### Your assignment
Only lines holding "method" are wanted; copy each of them from the records below.
(Material provided)
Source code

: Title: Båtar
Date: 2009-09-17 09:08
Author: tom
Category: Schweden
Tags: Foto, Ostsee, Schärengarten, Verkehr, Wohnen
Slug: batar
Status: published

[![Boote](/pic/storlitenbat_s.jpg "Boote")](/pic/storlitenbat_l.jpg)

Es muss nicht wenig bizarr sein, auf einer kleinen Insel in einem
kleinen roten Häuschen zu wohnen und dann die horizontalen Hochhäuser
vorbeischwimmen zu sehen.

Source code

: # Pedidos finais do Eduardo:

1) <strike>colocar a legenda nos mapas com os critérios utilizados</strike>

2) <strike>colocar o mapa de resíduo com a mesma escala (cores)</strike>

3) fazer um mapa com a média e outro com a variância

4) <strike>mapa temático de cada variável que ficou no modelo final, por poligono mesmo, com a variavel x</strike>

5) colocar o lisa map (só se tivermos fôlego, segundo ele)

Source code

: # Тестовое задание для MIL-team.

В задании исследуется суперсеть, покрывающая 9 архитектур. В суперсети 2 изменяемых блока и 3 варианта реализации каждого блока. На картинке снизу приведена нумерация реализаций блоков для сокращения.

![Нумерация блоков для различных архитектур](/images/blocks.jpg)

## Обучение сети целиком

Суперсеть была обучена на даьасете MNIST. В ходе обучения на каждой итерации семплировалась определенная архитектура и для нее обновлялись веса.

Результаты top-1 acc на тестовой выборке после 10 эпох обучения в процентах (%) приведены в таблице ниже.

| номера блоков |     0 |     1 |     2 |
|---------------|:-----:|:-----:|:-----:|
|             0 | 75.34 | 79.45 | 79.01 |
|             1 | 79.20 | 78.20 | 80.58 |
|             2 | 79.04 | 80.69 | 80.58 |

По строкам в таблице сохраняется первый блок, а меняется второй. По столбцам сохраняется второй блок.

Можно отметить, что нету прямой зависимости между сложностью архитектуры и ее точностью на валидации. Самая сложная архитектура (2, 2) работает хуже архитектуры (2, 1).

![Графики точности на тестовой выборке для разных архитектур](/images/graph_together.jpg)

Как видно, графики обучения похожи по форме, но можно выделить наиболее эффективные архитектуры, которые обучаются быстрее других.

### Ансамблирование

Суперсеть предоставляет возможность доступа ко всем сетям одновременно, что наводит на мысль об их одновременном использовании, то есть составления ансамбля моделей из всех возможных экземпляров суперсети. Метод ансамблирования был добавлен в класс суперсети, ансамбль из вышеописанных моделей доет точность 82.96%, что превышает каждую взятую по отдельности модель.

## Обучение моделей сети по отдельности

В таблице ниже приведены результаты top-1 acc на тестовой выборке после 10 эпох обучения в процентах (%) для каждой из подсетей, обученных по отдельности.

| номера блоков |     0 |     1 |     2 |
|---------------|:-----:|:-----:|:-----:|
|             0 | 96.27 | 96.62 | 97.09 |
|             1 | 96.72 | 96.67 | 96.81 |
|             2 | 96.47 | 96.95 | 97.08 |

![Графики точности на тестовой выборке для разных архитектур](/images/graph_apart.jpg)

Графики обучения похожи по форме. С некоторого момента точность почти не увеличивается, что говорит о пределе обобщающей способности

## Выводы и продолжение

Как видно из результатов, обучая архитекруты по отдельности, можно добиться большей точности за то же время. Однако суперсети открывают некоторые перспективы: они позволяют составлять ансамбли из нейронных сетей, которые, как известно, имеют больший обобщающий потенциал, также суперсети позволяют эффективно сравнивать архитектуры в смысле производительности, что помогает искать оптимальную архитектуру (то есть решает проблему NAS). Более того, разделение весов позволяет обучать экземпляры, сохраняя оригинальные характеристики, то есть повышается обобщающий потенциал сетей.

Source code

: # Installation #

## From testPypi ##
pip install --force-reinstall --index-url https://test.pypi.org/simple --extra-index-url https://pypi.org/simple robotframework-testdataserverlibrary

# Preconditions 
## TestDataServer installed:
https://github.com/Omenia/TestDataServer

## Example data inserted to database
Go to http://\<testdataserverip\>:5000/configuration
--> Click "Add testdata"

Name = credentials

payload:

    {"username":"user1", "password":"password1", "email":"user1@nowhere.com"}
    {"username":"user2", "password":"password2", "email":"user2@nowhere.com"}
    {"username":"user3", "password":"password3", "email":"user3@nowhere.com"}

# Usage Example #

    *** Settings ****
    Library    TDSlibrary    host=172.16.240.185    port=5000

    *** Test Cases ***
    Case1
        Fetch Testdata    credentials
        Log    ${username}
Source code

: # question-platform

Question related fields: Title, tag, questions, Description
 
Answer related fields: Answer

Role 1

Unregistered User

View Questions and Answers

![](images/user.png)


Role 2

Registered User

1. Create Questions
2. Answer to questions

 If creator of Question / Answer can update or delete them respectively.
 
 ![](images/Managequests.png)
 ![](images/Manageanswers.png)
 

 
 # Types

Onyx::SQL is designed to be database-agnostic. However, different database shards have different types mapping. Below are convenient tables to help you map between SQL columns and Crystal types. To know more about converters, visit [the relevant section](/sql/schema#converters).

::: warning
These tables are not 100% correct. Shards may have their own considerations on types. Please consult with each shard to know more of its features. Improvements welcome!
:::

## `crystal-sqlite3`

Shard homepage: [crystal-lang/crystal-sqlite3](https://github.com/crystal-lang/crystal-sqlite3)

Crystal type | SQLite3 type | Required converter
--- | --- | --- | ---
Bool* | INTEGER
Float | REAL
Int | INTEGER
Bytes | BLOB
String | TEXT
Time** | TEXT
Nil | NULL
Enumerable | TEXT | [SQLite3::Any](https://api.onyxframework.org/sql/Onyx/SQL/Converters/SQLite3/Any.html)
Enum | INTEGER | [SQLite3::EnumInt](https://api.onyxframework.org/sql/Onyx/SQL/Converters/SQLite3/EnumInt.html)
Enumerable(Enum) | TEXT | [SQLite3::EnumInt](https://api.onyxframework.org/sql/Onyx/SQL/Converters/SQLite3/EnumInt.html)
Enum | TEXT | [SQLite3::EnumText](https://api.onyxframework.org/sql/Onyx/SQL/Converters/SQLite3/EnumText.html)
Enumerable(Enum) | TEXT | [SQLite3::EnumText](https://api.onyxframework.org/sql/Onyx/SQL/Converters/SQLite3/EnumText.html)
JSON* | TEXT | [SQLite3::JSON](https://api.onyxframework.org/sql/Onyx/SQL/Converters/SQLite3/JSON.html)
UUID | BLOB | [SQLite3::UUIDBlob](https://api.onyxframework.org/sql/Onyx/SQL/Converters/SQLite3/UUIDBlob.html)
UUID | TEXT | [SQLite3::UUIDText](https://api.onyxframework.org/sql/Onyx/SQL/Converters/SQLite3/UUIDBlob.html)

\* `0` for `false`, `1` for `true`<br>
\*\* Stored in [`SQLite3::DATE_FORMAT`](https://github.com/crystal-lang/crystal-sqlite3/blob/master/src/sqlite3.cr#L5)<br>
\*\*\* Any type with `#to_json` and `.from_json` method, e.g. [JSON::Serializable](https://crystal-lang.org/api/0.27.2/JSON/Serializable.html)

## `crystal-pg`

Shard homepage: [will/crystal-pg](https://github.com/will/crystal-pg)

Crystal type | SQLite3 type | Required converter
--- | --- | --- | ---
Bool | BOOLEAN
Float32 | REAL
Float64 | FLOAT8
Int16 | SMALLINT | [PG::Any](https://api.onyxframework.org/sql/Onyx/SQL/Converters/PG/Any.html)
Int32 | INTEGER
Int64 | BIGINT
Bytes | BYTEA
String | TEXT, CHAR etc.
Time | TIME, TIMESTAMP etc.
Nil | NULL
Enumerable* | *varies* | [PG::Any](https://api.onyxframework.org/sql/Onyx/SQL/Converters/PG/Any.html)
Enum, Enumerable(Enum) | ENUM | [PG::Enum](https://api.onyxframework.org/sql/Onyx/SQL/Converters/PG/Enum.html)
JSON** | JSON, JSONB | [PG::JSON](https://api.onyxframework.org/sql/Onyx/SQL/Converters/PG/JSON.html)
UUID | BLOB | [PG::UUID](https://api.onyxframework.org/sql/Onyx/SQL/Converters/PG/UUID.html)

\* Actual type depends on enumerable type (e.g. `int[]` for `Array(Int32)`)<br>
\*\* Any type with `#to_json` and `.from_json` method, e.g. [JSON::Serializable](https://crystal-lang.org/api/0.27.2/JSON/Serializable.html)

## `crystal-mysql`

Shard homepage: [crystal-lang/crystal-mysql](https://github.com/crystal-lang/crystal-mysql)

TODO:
(End Material provided)
### Result for this exercise
\*\*\* Any type with `#to_json` and `.from_json` method, e.g. [JSON::Serializable](https://crystal-lang.org/api/0.27.2/JSON/Serializable.html)
\*\* Any type with `#to_json` and `.from_json` method, e.g. [JSON::Serializable](https://crystal-lang.org/api/0.27.2/JSON/Serializable.html)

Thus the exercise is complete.